In a speech yesterday at the 12th Annual Boardroom Summit and Peer Exchange in New York, SEC Commissioner Luis A. Aguilar offered a measure of comfort to people serving on boards of directors of public companies.

Commissioner Aguilar observed that serving as a director of a public company is a particularly difficult job. Public directors, he noted, have significant oversight responsibilities over both executive management and the overall direction of the company; must help set the appropriate tone at the top; must be guardians of the company’s assets; and much more -- all on a "part-time basis" and with the threat of lawsuits constantly hanging over their heads.


Commissioner Aguilar stated that while he knows directors also have concerns that the SEC will "second-guess" their judgment and bring an enforcement action against them, "the reality is far different." Commissioner Aguilar said that in fact, SEC cases against directors—particularly outside directors—for failing to fulfill their responsibilities as corporate fiduciaries are so rare that "the agency does not currently maintain statistics on cases that are brought against directors."

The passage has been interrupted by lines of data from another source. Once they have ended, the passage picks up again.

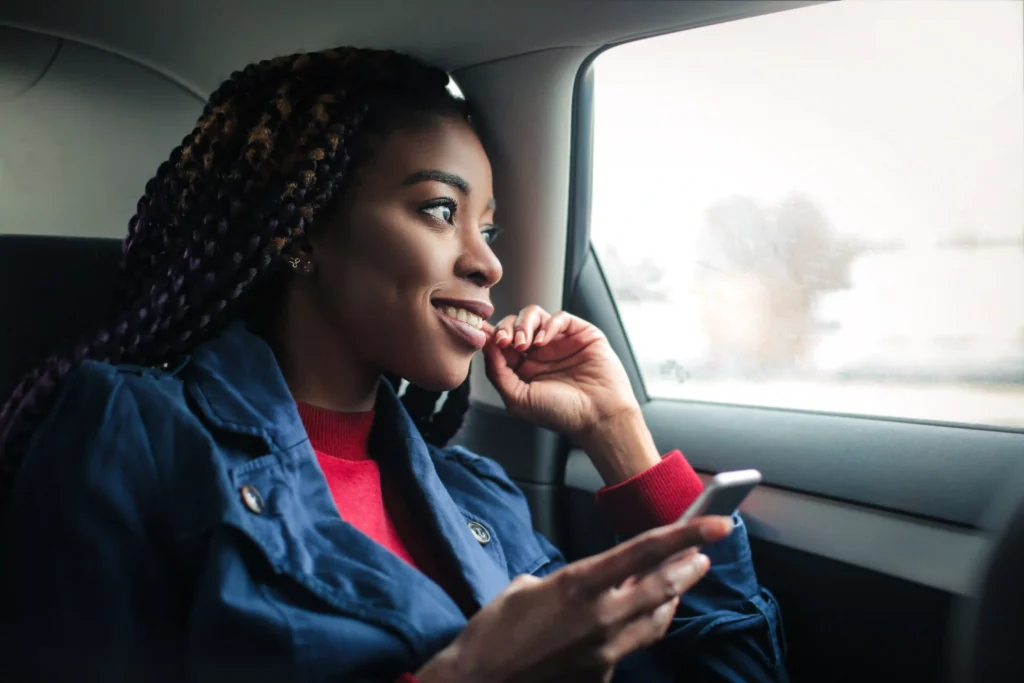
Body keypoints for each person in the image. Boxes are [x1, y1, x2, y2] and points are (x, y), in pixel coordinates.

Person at [0, 48, 787, 682]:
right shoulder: (136, 429)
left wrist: (618, 433)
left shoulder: (480, 496)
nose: (486, 262)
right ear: (299, 230)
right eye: (440, 210)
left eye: (490, 227)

Citing the handful of cases that the SEC has brought against directors, Commissioner Aguilar observed that these cases

typically involve directors who either have taken affirmative steps to participate in fraudulent misconduct or have otherwise enabled fraudulent misconduct to occur by unreasonably turning a blind eye to obvious “red flags” of misconduct.

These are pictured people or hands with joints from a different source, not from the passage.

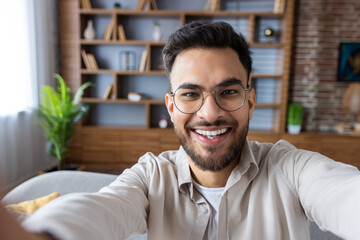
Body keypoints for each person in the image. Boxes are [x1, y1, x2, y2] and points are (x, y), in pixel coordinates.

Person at [1, 21, 360, 240]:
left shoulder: (292, 169)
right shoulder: (150, 176)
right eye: (191, 94)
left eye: (228, 92)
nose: (211, 112)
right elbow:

The rarity of SEC cases against directors, Commissioner Aguilar concluded, shows that "the vast majority of directors are embracing their responsibilities and are fulfilling them conscientiously. These directors should have nothing to fear from the SEC."


Aguilar's comments echoed remarks made by SEC Chair Mary Jo White in a June 2014 speech at the Twentieth Annual Stanford Directors’ College. Chair White stated that while the SEC does bring some cases against directors, "these cases should not strike fear in the heart of a conscientious, diligent director." Chair White cited two cases in which there were "clear lines crossed by directors not doing their jobs, and then some." She added that "service as a director is not for the faint of heart, but nor should it be a role where you fear a game of 'gotcha' is being played by the SEC."